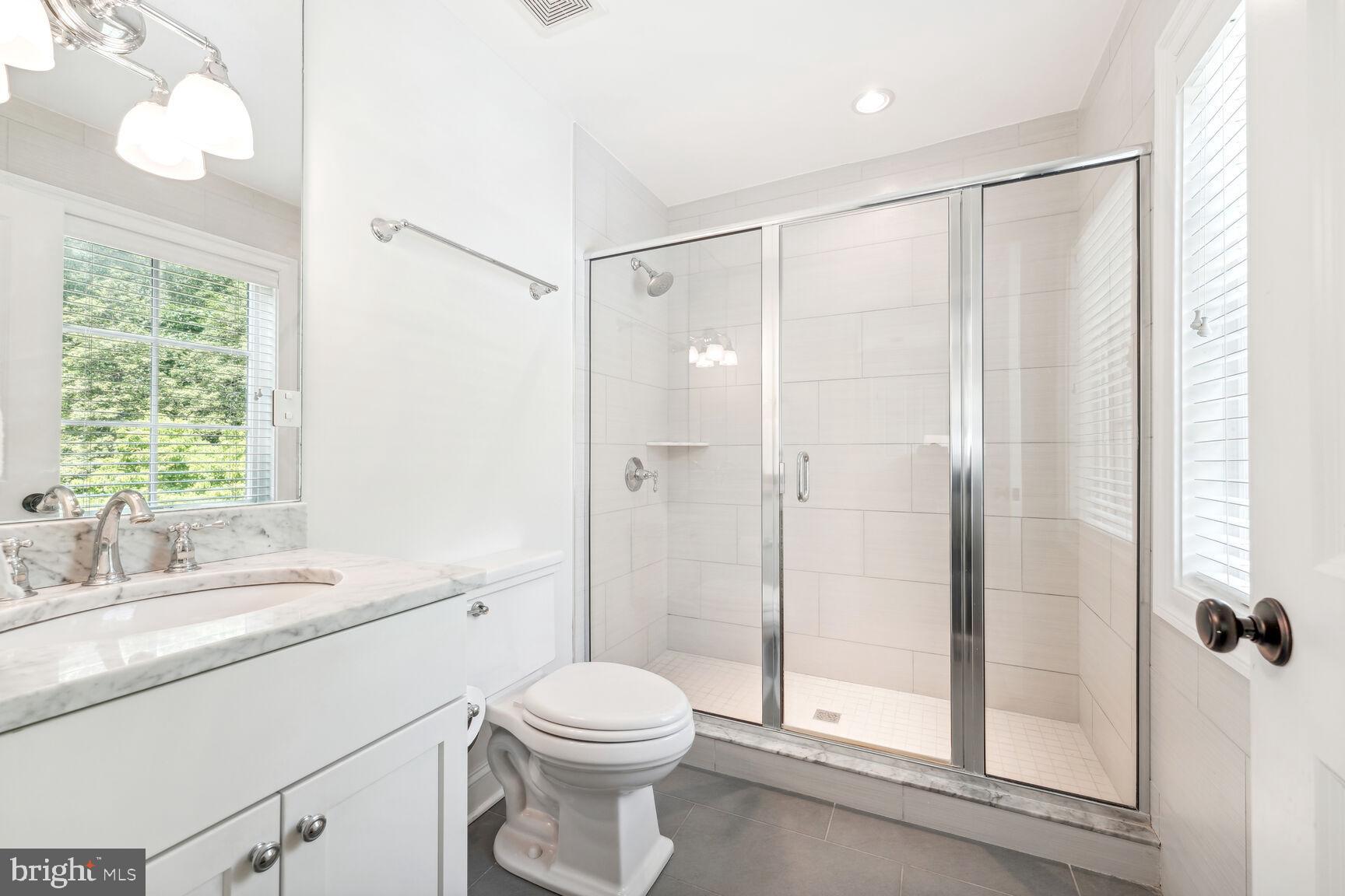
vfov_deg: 81.2
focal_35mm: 14
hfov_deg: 104.3
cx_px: 672
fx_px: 523
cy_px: 448
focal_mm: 14
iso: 400
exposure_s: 1/15
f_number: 8
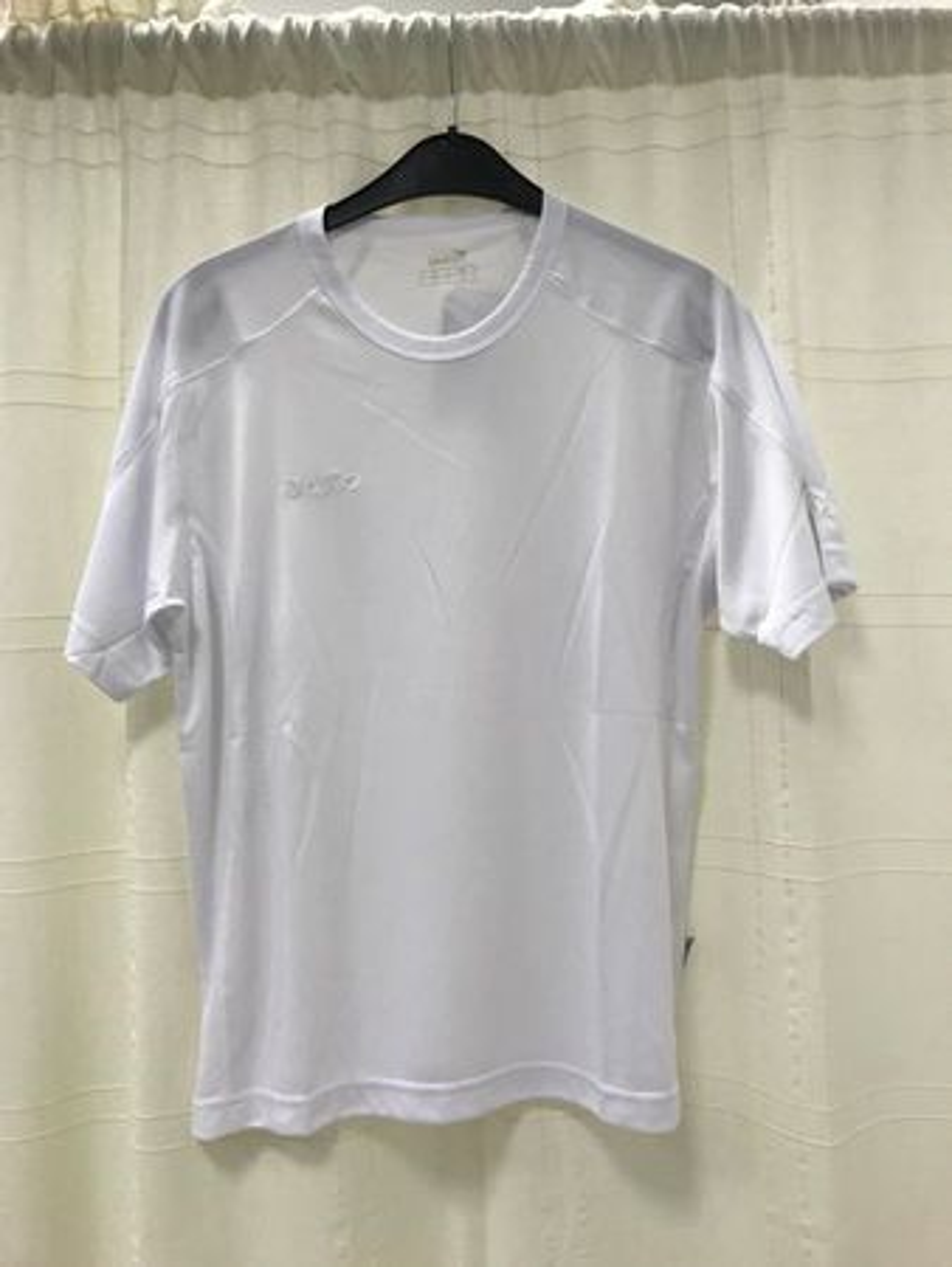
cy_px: 634
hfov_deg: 49.8
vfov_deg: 63.4
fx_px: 1026
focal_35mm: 28
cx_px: 476
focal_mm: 3.99
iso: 25
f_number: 1.8
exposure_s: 1/33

------

- **REQUIRED WORK**:
Transcribe all of the data above verbatim but omit every picture.

- **THE COMPLETED TASK**:
vfov_deg: 81.2
focal_35mm: 14
hfov_deg: 104.3
cx_px: 672
fx_px: 523
cy_px: 448
focal_mm: 14
iso: 400
exposure_s: 1/15
f_number: 8
cy_px: 634
hfov_deg: 49.8
vfov_deg: 63.4
fx_px: 1026
focal_35mm: 28
cx_px: 476
focal_mm: 3.99
iso: 25
f_number: 1.8
exposure_s: 1/33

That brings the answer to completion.